Women’s financial needs are not identical to those of men. With different sources of income, different health concerns, and different life risks, it’s important for women to consult with experts on our own particular financial concerns. With that in mind, we’ve scoured the internet to find a few blogs about women and money that combine useful financial advice with particular information tailored to the events and issues that women are likely to face in their financial lives.
Or W.I.F.E. offers straightforward advice with a woman-centric lean. Their “Investment and Saving” section is particularly useful, going from the basic questions of financial literacy like are bonds safer than stocks? (hint: yes!) to more complex questions like which mutual fund to pick? (bonus answer: the one with low fees!). W.I.F.E. has a special focus on issues of particular importance to women, such as dealing with financial assets during a divorce and the financial shocks of widowhood. Perhaps best of all, if you register for their newsletter they’ll send you an excellent bumper sticker, capturing advice we should all keep in mind: “A Man is Not a Financial Plan!”
WISER Women’s website features a great blog as well as other useful information. One recent post on savings bonds, the traditional investment-your-grandma-bought-you, highlights a new way of purchasing these bonds from the U.S. Treasury: directly online via your bank account. Not only do they tell you about it, they provide such detailed graphical information that actually, my grandma could probably still buy them. One great woman-centric part of the site takes note of the a simple fact: “The overwhelming majority of caregivers are females providing unpaid care for loved ones.” Women are more likely to care for parents and other loved ones by taking time away from work, and thus need to consider the possibility of being faced with such a request–especially because such requests are so hard to turn down.

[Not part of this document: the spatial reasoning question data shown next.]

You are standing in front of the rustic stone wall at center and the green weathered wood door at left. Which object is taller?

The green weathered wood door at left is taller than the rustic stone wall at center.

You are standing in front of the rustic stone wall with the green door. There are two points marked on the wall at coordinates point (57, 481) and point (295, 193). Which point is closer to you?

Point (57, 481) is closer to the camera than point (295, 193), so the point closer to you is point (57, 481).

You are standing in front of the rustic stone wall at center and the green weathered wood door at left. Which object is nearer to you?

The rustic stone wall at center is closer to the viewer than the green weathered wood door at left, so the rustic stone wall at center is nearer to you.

The Daily Worth is a website definitely worth looking at: it’s actually quite a lovely-looking website, with subtle ads and a great design. But more importantly, the content is diverse and solid. They have the financial planning advice in a regular feature called “Ask an Advisor”, with typical but useful topics like How Much Life Insurance Do I Need? and How to Recover from a Divorce. They also have an excellent section tailored to the free-thinking startup queens among us, that features conceptual advice on entrepreneurship. One very good recent article explains the concept of MVP: Minimum Viable Product. The perfectionist in all of us wants to wow the world with a finished product, but the successful among us aim lower: get to the Minimum Viable Product and start selling! There’s always time for iteration and improvement, but getting something out there is always the best plan. With all the difficulties women face in entering and re-entering the workforce, self-employment is an excellent way of sidestepping the problem, and this website can help you do it.

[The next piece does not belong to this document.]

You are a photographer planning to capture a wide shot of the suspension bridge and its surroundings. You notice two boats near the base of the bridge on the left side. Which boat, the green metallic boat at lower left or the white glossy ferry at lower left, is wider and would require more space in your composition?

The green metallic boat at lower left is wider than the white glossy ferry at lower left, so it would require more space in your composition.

Of course, many women don’t need entrepreneurship advice because they’ve already arrived. The Glass Hammer is an old (in internet years) website geared towards “women executives in financial services, law and business.” In addition to quality write-ups of recent news and articles, the site contains a deep catalog of posts filed under a wide and helpful array of headings: Ask a Recruiter, 35 under 35, and the most amusing topic: Men Who Get It. Despite recent successes, the majority of those in leadership positions remain men. This means that recognizing and honoring those men who do in fact Get It remains a useful strategy for furthering women’s interests in the workplace. And one simple refrain comes throughout this section: men who don’t get it are going to lose.

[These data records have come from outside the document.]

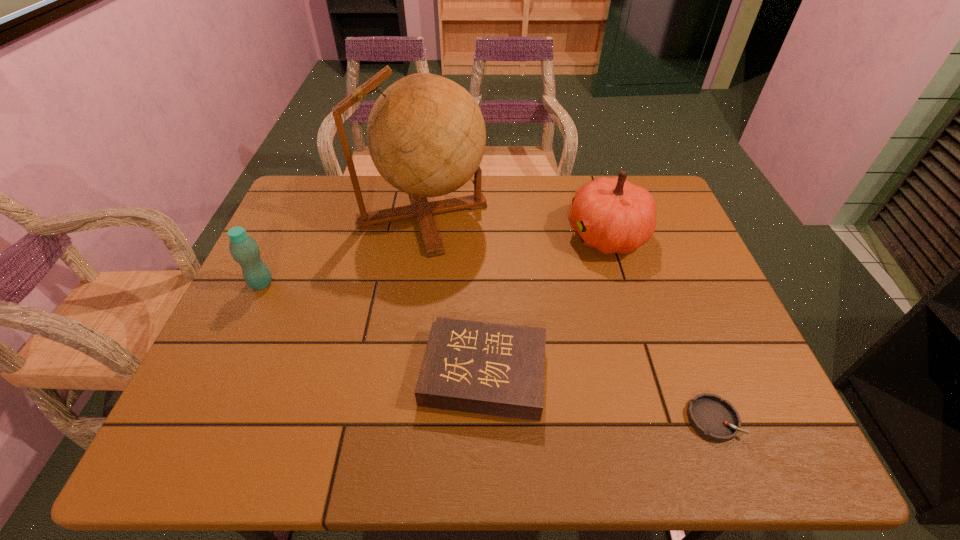
Locate an element on the screen. The width and height of the screenshot is (960, 540). free space in the image that satisfies the following two spatial constraints: 1. at the front cap of the hardback book; 2. on the left side of the water bottle is located at coordinates (220, 373).

Find the location of `vacant space that satisfies the following two spatial constraints: 1. on the front side of the shortest object; 2. on the right side of the hardback book`. vacant space that satisfies the following two spatial constraints: 1. on the front side of the shortest object; 2. on the right side of the hardback book is located at coordinates (485, 419).

Image resolution: width=960 pixels, height=540 pixels. I want to click on vacant area in the image that satisfies the following two spatial constraints: 1. on the surface of the globe; 2. on the back side of the hardback book, so click(400, 373).

Image resolution: width=960 pixels, height=540 pixels. In order to click on vacant point that satisfies the following two spatial constraints: 1. on the surface of the tallest object; 2. on the right side of the fourth tallest object in this screenshot , I will do `click(400, 373)`.

Locate an element on the screen. This screenshot has height=540, width=960. vacant space that satisfies the following two spatial constraints: 1. on the front side of the hardback book; 2. on the right side of the ashtray is located at coordinates (485, 419).

At what (x,y) coordinates should I click in order to perform the action: click on free space that satisfies the following two spatial constraints: 1. on the surface of the tallest object; 2. on the right side of the ashtray. Please return your answer as a coordinate pair (x, y). This screenshot has width=960, height=540. Looking at the image, I should click on (394, 419).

While not a trendy blog, the US Department of Labor (DOL) features a ton of information tailored to the needs and questions of women. And who better but the DOL to have a big-picture understanding of women in the labor force? The top of their site features a quick primer: women are more likely than men to work in a part-time job, less likely to have retirement benefits, earn less on the savings they do have, and outlive the men in their lives? It’s all true, and it all presents a unique set of challenges for women to overcome. But the DOL is here to help! With quick links to calculate your Social Security benefits, factual information on divorce and widowhood, and a host of booklets on planning your financial future and navigating the bureaucracies that hold the cash, the website is uniquely useful. Also unique is the security you get with using it: unlike most websites, you can rest assured there are no catches and they are not trying to sell you something. With such peace of mind and useful advice, it’s a worthwhile addition to the list.